The increasing number of air accidents recently has prompted
the Ministry of Transportation to restrict the age of jet
aircraft, including Boeing 737-200s, which are mostly over 25
years old. The regulation will become effective on Dec. 7.
Phillips pointed to the new regulation as an opportunity for
the France-based company to enter the market.
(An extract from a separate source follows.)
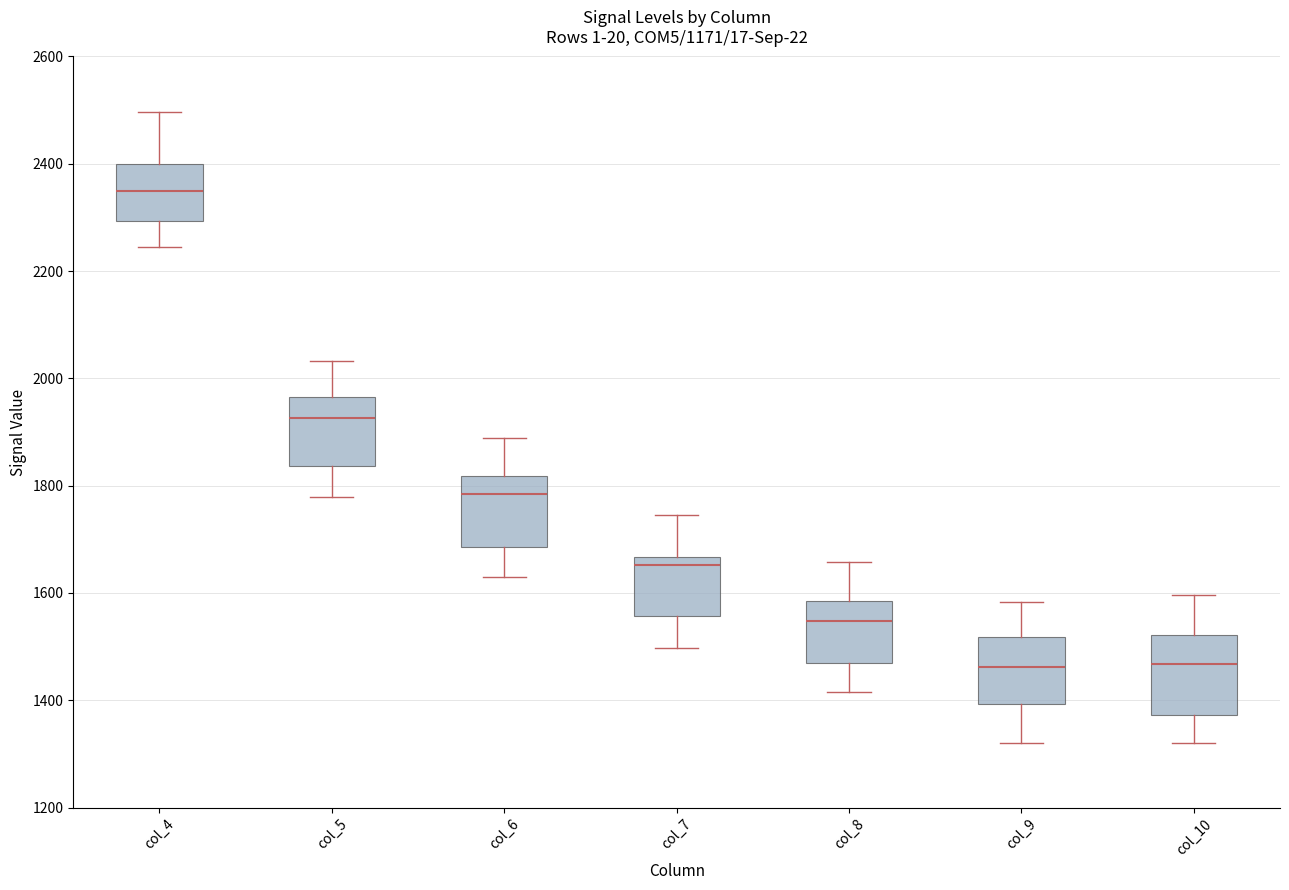

Where does the upper whisker of the box for col_9 end on the y-axis? The values are not printed on the chart, so give them approximately, as read against the axis.

1580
"We offer the A320 model to low cost carriers," he said. An
A320 model has a capacity of between 100 and 220 passengers,
while its direct competitor, the Boeing 737-200, can carry up to
219 passengers.
By comparison, the monthly leasing fee for a newer generation
Boeing 737-200 ranges between US$200,000 and $250,000. However,
most airlines in the country opt for the older generation of the
plane, which costs around $80,000. This, however, involves higher
fuel and maintenance costs.
Airline observer Dudi Sudibyo said the use of newer Airbus
aircraft would save the companies between 20 percent and 25
percent on fuel expenses, depending on the category of the
engine.
Meanwhile, an Airbus A320 is leased at $300,000 for a new one
and $200,000 for a used aircraft. "We are looking forward to
several deals on the model with Indonesian airlines," Phillips
said, without going into detail.
Private budget airline AdamAir has expressed interest in
purchasing the aircraft in line with the expansion of both its
local and regional routes. "We are considering purchasing new
aircraft, both from Boeing and Airbus. The deal should be
clinched by the end of the year," said AdamAir representative
Ronald Wangsanegara. He did not elaborate.
Phillips said a new A320 aircraft cost between $55 million and
$65 million.
Aside from the A320, the company has also introduced its most
recent long distance model, the A350, which has a 25 percent more
efficient fuel burn as compared to its rival, the Boeing 787. The
model will be ready for delivery in 2010.